- Task details
Write what comes next in the blog text below, picking up after its last line in the entry about summer after senior year.

- Source text
Tuesday, 23 August 2016

Depth


“What makes you crazy?”
The question bulleted past my pulsing heart
Into my butterfly stomach.
His eyes flamed to match the candlelight that separated us, 
Lips pursed together but pulled to the side-
(His left, my right)
A smirk both curious and casual, 
Unlike the moisture that licked the tip of my nose, 
Imitating that dripping down the halfway drunk bottle of white wine, 
From which I poured myself another glass. 

First dates typically consist of
Clammy palms and twirling thoughts, 
A melody of nervous foot taps and knuckle cracks,
They’re a chorus of “where are you from?” 
With catchy lyrics about childhood homes and free time hobbies.

Catchy because they repeat themselves, 
Practiced responses that twist off the tongue with ease, 
Answers too empty to fill a second cup of coffee, 
Or another glass of rosé, 
Cutting the whole affair short-
A memory one won’t remember. 

“What makes you crazy?” he asked again,
Rejecting my response:
(“Lateness”)
Not what drives me crazy, 
But what makes me crazy, 
Out of the ordinary, 
Unique, 
What makes me me.  

A swallow of sparkling water 
(Two ice cubes and a slice of lime)
Was followed by a stutter,
A disbelief that he could ever care about my slipper collection, 
Or my orange juice obsession, 
Or my inability to sleep with a single pillowcase, 
Always needing two. 

Maybe if we took more time to ask questions that matter, 
We’d meet others on the inside, 
Date their mismatched socks and unmade beds, 
Eat dinner with their quirks, 
And take their habits to the cinema 
(Good and bad)
We’d have first dates worth remembering, 
Drown in another’s depth
Instead of swimming on their surface.

Wine wasn’t all that warmed my insides that night-
His gaze ignited areas long since abandoned, 
(Toenails painted with three layers of varnish,
Fingernails with two)  
Eyes burning through walls I’d thought were fireproof.

Our candle flickered long after the restaurant’s was blown out. 

Sunday, 31 July 2016

Experience


Senior year was a waterfall of university applications and exam preparations, assigned readings stacked knee-deep and writings presented with a prompt. Entire daydreams were dedicated to the books I’d read and the words I’d write the moment freedom kissed my fingertips. Summer was the arms of a hug into which I sprinted, and it hasn’t let go since. And while senior year might be over, life has slid into its place. Turns out freedom hugs tight.  

If I had to pick a word to describe the past two months, I would be incapable. From girly holidays in Mykonos to guy weekends in Ibiza, from pre-planned theme park trips to spontaneous science museum visits, from card game evenings to morning ears still ringing with the soundtrack of the night before. Sleep became a non-existent priority, little other than wishful thinking, while hobbies were postponed for “lack of free time.”

Guilt is inaccurate, as it implies summer’s memories should be stripped of their sun-kissed smiles and buried under a sea of clouds. Although some moments are blurrier than others, none will be regretted. And the sky, as far as I can remember, was cloudless.  

Writing is nothing without experience.

- Exercise data
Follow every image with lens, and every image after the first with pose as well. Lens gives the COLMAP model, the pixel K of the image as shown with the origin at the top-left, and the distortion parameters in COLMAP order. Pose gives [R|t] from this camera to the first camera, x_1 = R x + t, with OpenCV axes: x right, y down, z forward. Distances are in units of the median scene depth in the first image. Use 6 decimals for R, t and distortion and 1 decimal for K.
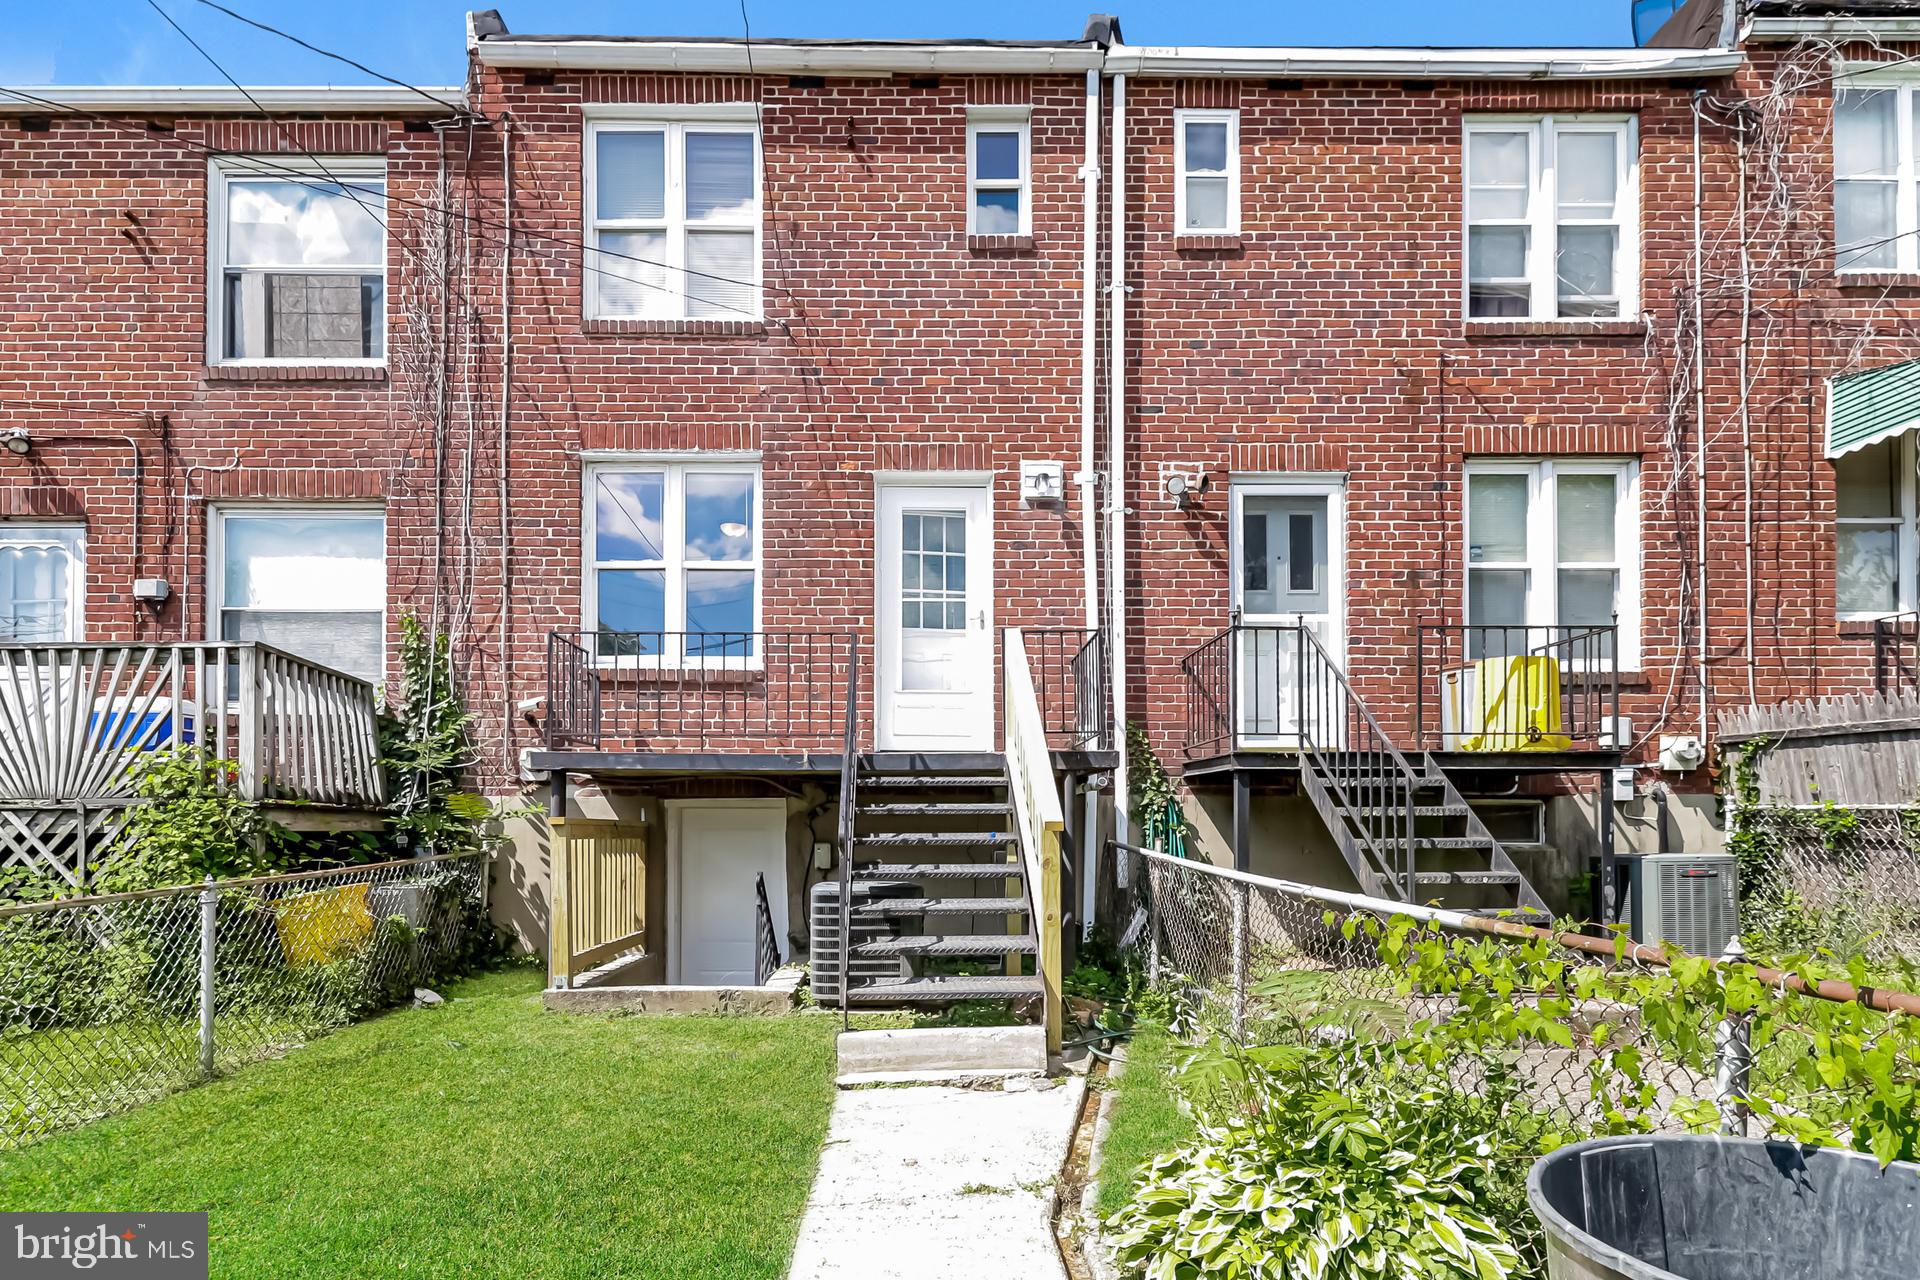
lens RADIAL K [[985.0, 0, 967.7], [0, 985.0, 634.7], [0, 0, 1]] dist [0.018651, -0.009045]
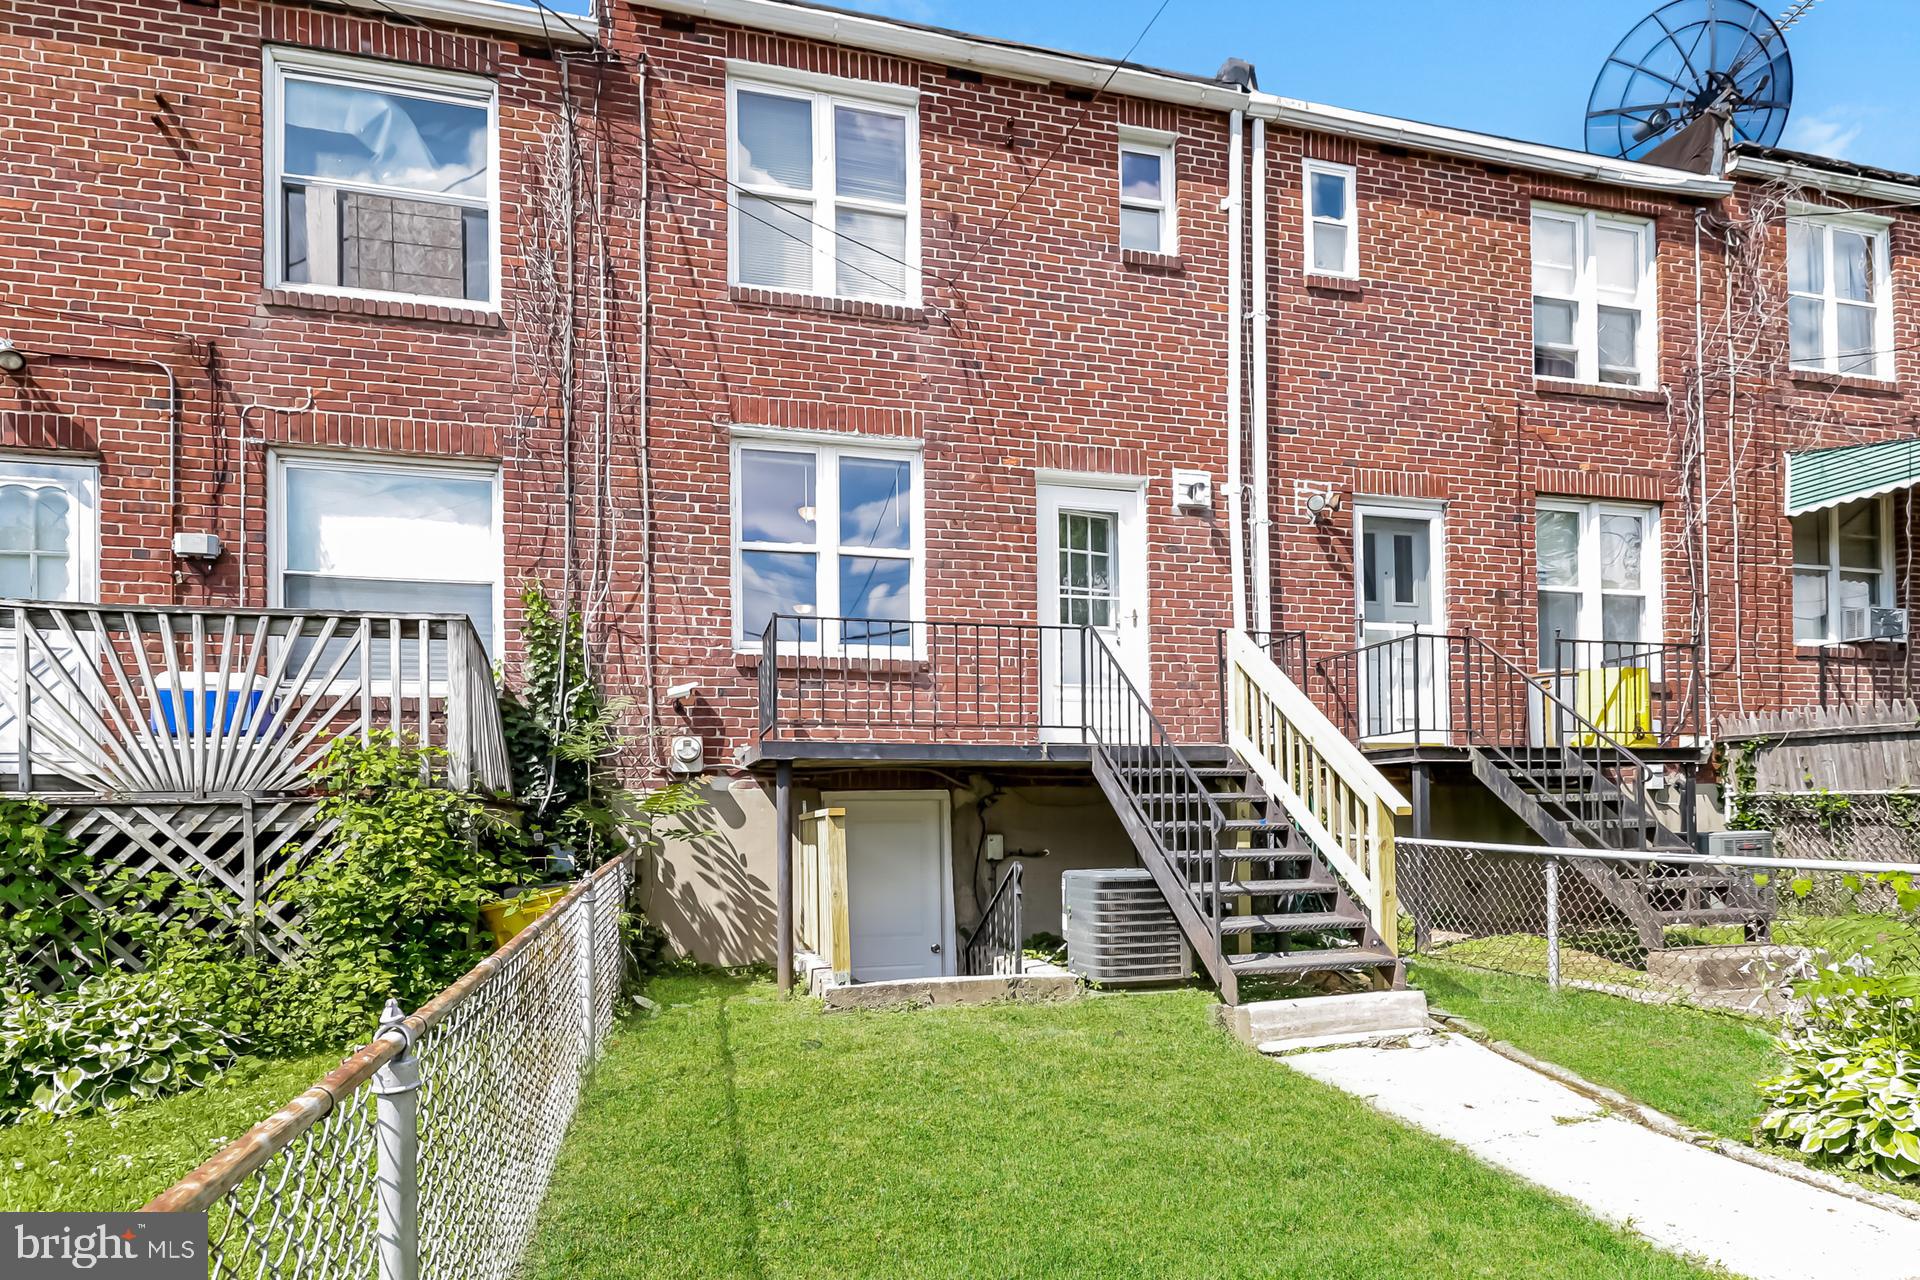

- Answer to this problem
How can an author choose the appropriate adjectives to describe a kiss without tasting another’s lips between their own? What’s the point of documenting an argument if one’s veins have never burned on the brink of eruption? A beach sunrise cannot be captured on paper without one’s eyes having first seen the snapshot in person. If fiction were a flower, the petals would be the sentences – seductive, yet superficial. The thorn of a rose or the stem of a daisy. It’s the roots that keep the plant standing, the invisible yet crucial thought between the lines written. An imagined emotion is just that, imagined.

Fantasy cannot compare to reality.

There are three components to the craft. Reading, to learn from the talent of those inevitably more talented, and to become aware of what to avoid from the books published as a bad example. Writing, to practice the techniques borrowed (or stolen) from others. The third is the most neglected. It’s life - the one that slips in unnoticed between the words read and written.

So notice it.

Say yes to the opportunities that’ll later transform themselves into stories, not the stories that rob you of every last opportunity. Write to taste life twice, instead of swallowing fast and forfeiting the flavour. Seize a spontaneous invitation, surrender your spot on the sofa and go out with unwashed hair and no plan for the night. Laugh until your lungs split (metaphorically) and let your heart decide for you (theoretically).

Life was not meant for hunched backs and numb bums, sitting at one same desk to scribble away about other worlds. Neither was it intended to be lived in solitude, exposed only to the recurring voices inside one’s head.

I want to write. But not without living first.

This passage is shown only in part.